We want many things in life. We seek enjoyable company and fulfilling relationships, experiences that enrich our lives, and the freedom to pursue various interests and leisure activities.
But as our lifestyles grow busier than ever, those desires often narrow down to focus on two things: career and family. And for most people, achieving a decent work-life balance is hard enough as it is. Everything else tends to get shelved indefinitely.
You can dream all you want about some far-off day when you can afford to quit working so hard and set aside enough time for things that give you joy. But if you don’t find ways to make space now for things that matter, there’s no guarantee that you can do so the future.
Changing your living space
The home is an accessory to your lifestyle. And this has been emphasized more than ever by the pandemic. Our offices have been transported indoors; families have learned to adjust and draw boundaries. Maintenance activities such as dryer vent cleaning and decluttering now fulfill the dual purpose of improving both work and living conditions.
But where our homes can serve to elevate our lives is in fulfilling the things we are missing. Different leisure options are unavailable to us. Out of concern for the coronavirus, travel has been restricted. Retail stores and restaurants are still figuring out how to resume business in the new normal.
The home isn’t just a refuge or a place where you rest and recharge your batteries. If you make the right improvements, you can turn any room into a multi-functional space. The garage can double as a fitness center.
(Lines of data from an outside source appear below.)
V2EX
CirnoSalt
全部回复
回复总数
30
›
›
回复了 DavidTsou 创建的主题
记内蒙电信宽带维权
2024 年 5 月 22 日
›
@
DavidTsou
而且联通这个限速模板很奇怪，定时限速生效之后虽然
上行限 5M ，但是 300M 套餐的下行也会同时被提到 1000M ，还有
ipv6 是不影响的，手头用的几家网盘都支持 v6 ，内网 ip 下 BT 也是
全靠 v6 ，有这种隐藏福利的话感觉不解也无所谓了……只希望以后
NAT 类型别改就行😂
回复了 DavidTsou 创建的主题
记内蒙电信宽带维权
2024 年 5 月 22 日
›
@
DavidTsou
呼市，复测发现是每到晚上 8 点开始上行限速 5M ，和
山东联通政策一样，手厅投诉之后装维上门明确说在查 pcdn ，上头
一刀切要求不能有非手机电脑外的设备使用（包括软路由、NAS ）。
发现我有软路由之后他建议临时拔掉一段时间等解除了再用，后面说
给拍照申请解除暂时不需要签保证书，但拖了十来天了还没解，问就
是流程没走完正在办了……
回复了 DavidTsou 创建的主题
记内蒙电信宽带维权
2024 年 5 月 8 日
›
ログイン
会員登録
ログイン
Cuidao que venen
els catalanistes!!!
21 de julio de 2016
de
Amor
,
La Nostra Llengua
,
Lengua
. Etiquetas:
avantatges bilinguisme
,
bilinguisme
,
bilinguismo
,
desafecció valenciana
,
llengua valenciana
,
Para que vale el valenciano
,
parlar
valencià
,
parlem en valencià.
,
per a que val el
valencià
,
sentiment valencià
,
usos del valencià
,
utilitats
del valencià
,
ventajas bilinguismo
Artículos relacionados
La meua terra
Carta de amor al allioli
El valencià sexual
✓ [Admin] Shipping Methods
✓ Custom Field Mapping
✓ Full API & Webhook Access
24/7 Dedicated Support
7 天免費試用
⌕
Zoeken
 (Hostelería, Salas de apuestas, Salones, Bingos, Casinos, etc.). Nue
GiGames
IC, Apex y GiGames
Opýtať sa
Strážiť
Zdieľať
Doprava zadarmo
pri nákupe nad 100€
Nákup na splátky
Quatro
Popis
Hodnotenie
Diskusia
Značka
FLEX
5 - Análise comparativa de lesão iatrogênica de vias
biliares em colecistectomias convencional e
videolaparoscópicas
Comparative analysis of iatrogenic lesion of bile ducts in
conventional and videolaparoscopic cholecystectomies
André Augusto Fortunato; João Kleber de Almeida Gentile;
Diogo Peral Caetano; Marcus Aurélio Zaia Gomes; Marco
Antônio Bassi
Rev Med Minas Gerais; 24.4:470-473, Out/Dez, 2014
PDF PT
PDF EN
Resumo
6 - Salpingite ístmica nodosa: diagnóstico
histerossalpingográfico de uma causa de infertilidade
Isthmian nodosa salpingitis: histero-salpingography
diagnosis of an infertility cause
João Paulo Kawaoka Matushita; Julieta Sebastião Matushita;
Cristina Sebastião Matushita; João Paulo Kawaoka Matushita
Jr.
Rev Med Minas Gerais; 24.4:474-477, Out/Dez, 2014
Park the car outside, bring in your choice of equipment, and you can move around as freely as your workout demands.
Other upgrades can help to accommodate your interests. A well-stocked kitchen is more conducive to cooking, which lets you control your nutrition and boost your health. Converting a spare room into a craft studio gives you the space to practice a new hobby. You might not be able to attend workshops in person, but bring in a decent-sized monitor, and you can learn new skills any time you want.
Making more time each day
Through home improvements, you can take a literal approach to make space for things you love. But the facilities are only part of the equation. You also need to work with time.
A busy schedule doesn’t clear out by itself. Time management is a skill we all can learn and choose to exercise. If you’ve been allowed to work from home, for example, you save a lot of time that would otherwise be sunk into the daily commute. But you also have to beware of the tendency for remote workers to actually spend more hours doing the same job.
If something matters to you, make room for it in your schedule. Cut down on idle leisure activities and distractions; find ways to focus and be more efficient at work.
With as little as 30 minutes to spare, you could practice learning a new language or skill. Even a small amount of practice will lead to long-term improvement as long as you’re consistent; this is known as the kaizen principle.
And it doesn’t have to be limited to skills. You can use it to improve relationships. Go beyond the basics of touching base and posting updates on social media. Effective communication and meaningful conversations are something you can work on and get better at if you spend more time on it.
Laying down preparations
Working with the time and opportunities afforded each day can allow you to pursue various forms of self-improvement. And thanks to technology, you can stay in touch and reinforce your connection to the people you love. But what about other things, such as viewing the northern lights or other bucket list activities?
The things you can accomplish on a regular day might be limited. Yet as you devote consistent, daily practice toward these things, you’re actually freeing up time and energy in the future.
For instance, if you’ve chosen to focus on getting better at financial management, then you’ll slowly work your way up towards a position of stability. When the opportunity arises, you can more readily seize it and travel because you have fewer concerns to address.
Time extends into the future, and if you procrastinate now, you’re piling up a debt of future work. But if you put in the effort and develop good habits now, you have greater flexibility down the road. Squeeze as much as you can into each day now, and the path to an uncertain future becomes a little clearer.